Sunday, 28 October 2012

Get stuck in to Upper Clapton sourdough

I mentioned recently the beginnings of some exciting stuff happening north of the Leabridge Roundabout in relatively-neglected Upper Clapton. Most notably, some folk who've been making pizzas at the esteemed E5 Bakehouse have recently opened a sourdough pizza restaurant called Sodo at 126 Upper Clapton Road. Loving pizza, sourdough and anything that I can easily walk to, I had to check it out.

Lower Clapton Road is no beauty queen - scruffy, dark and busy with traffic, but Upper Clapton Road can feel even more unforgiving - with bigger estates, faster moving traffic and a sometime sense of abandonment. I've said before that busy roads can be challenging places to make hanging out destinations; that's probably why relatively chilled Chatsworth Road has become such a magnet for cafes.

But Sodo is a brave first, and judging by my experience on Friday night, it will give confidence to prospective businesses that a restaurant in Upper Clapton, done well, can be a real success.

Sodo's premise is simple: a short menu of sourdough based pizzas, a couple of specials and sides, Hackney beer (bottles of London Fields and Beavertown), Borough wine, and a couple of desserts. The look is, naturally, light industrial - exposed bricks, white, chipboard, lots of wires and low hanging bulbs. It feels spacious, fresh and fun - and the waiting staff are very friendly and efficient.

We ordered a Sunny Goat (goats cheese, sundried tomato, rocket) and a Lorena (feta, butternut squash, rosemary, pine nut). Both really excellent combinations - the goats cheese was top quality because I could eat it without needing to replace the taste with something else (!), and Lorena tasted very autumnal - the pine nuts and squash giving a real earthy warmth. The sourdough pizza bases were excellent - nicely tart, just the right balance of springiness and crispiness.

Their dessert menu was equally succinct and on-the-money - tiramisu or affogato. Tiramisu is my all time favourite dessert, so I had to see how theirs fared. Served in a dainty glass, the mascarpone was not-too-sweet and the sponge was soaked in nice bitter coffee - it felt like a puritan's tiramisu, stripped back and good for it.

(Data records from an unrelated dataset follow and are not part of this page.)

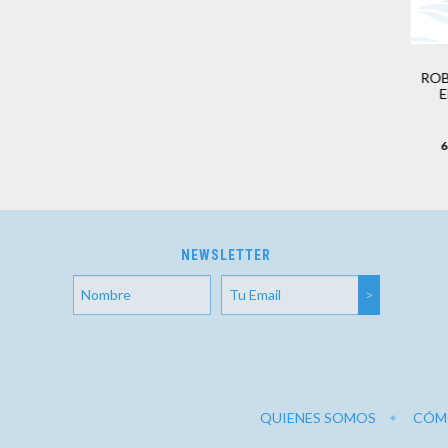
ROB
E
6
NEWSLETTER
QUIENES SOMOS
CÓM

We loved Sodo - it had a really laid back atmosphere, and quick enough turnover that meant everyone who rocked up over the course of the evening got a table straight away without the bustle ceasing. It's a no-bookings place, so it will be interesting to see whether its very likely increase in popularity will manifest in queues or other places moving in to soak up the demand. Either way, get yourself to Sodo if you love pizza.